Dans la situation actuelle, on ne peut pas méconnaître, à moins d’être sourd et aveugle et de ne s’intéresser à rien, les profondes connivences qui existent. La confusion des genres est totale.
Qui dira que la presse, la télévision, l’audiovisuel sont indépendants du pouvoir économique ? Le contraire est une évidence. Qui dira que le pouvoir économique est indépendant du pouvoir politique majoritairement en place ? La connivence est visible chaque jour. Il n’est que de voir les décisions qui sont annoncées et la manière dont elles sont prises. C’est très grave par rapport à l’idée que nous nous faisons de la République.
L’indépendance de la presse, qui est en quelque sorte un quatrième pouvoir, doit être garantie par rapport aux pouvoirs politique, économique, judiciaire, etc. Or nous ne pouvons pas dire que c’est le cas de la société dans laquelle nous vivons. Cela rend d’autant plus nécessaire le vote de cet amendement.
Je terminerai mon intervention en considérant les objections qui ont été apportées par Mme la ministre et M. le rapporteur.

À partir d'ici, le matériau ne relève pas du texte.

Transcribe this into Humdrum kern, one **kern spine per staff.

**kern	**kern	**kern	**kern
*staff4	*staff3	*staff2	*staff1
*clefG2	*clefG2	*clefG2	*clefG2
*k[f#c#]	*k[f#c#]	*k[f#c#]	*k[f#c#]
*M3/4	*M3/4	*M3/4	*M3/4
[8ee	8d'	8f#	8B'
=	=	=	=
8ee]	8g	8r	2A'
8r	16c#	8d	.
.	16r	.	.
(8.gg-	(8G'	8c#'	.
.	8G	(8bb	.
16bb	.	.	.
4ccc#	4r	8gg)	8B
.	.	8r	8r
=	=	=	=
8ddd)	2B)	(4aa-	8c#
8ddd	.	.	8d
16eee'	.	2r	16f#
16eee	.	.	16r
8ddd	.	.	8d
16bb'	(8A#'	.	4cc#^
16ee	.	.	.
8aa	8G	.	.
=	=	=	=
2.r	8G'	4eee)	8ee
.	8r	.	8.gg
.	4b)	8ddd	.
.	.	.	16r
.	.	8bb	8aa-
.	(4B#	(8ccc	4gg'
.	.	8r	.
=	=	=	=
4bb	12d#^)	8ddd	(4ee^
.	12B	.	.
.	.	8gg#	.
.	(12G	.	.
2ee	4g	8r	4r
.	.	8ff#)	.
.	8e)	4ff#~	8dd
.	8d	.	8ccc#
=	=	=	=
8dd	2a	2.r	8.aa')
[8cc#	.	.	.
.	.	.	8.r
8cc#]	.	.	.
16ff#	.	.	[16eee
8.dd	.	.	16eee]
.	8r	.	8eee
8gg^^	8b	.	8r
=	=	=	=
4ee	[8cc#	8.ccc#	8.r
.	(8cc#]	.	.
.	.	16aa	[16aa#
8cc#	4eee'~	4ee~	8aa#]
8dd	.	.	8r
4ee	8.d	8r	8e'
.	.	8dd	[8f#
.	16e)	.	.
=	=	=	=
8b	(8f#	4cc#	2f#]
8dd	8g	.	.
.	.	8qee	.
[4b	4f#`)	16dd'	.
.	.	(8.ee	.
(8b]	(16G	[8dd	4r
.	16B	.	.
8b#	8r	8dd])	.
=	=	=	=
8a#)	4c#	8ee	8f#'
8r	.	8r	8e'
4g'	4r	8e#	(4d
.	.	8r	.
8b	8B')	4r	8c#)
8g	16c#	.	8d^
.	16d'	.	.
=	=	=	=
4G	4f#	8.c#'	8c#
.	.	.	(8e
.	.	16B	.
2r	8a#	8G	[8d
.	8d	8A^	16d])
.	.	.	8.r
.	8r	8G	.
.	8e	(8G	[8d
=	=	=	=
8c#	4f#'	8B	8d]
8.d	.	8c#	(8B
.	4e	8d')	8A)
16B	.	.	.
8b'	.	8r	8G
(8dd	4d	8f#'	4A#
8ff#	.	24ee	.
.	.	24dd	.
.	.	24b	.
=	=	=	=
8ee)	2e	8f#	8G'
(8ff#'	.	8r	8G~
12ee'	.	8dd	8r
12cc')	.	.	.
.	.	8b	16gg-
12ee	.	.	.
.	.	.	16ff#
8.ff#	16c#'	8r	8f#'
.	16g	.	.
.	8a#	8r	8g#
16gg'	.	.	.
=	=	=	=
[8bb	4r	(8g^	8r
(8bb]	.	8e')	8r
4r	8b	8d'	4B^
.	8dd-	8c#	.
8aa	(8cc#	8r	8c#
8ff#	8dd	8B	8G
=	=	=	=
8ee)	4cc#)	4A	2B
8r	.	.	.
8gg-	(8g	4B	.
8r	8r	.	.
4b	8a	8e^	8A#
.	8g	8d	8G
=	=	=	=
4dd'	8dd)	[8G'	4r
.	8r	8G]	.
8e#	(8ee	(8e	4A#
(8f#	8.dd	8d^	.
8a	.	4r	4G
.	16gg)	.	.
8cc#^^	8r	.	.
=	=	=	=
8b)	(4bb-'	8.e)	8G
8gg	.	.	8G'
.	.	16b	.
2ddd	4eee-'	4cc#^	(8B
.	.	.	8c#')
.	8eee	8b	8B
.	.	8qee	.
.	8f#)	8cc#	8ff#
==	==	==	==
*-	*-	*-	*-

D’abord, ils nous disent que ces principes figurent dans la jurisprudence. Est-ce un argument ? Il est évident qu’il existe de nombreuses décisions de justice sur ce sujet. Comment peut-on affirmer que, parce qu’il existe des décisions de justice et une jurisprudence sur un principe, il n’est pas pertinent de l’inscrire dans la Constitution ? Raisonnez a contrario, vous verrez que cet argument ne tient pas !
Ensuite, ils nous disent que ces principes sont énoncés dans des lois. Certes, il serait nécessaire d’adopter des lois plus strictes à cet égard. Mais, là encore, cet argument ne tient pas, parce que, s’il suffisait de dire qu’un principe figure dans la loi pour que celui-ci ne soit pas inscrit dans la Constitution, il n’y aurait plus rien dans la Constitution, il n’y aurait même pas de Constitution. Chacun a donc bien conscience de la grande faiblesse de cet argument.
Enfin, madame la ministre, vous avez évoqué le Comité présidé par Mme Simone Veil, pour laquelle nous avons tous beaucoup de respect, mais cet argument n’est pas valable lorsqu’il s’agit de la réforme de la Constitution de la République française, qui a été confiée au Parlement. Le fait de nous dire qu’un comité a été mis en place, fût-il présidé et constitué d’éminentes personnalités, ne saurait en aucun cas constituer un argument pour ne pas inscrire ce principe fondamental de l’indépendance des médias à l’égard de tous les pouvoirs au frontispice de notre Constitution.
En conclusion, je dirai qu’aucun des trois arguments opposés à l’amendement défendu par M. Assouline ne se justifie.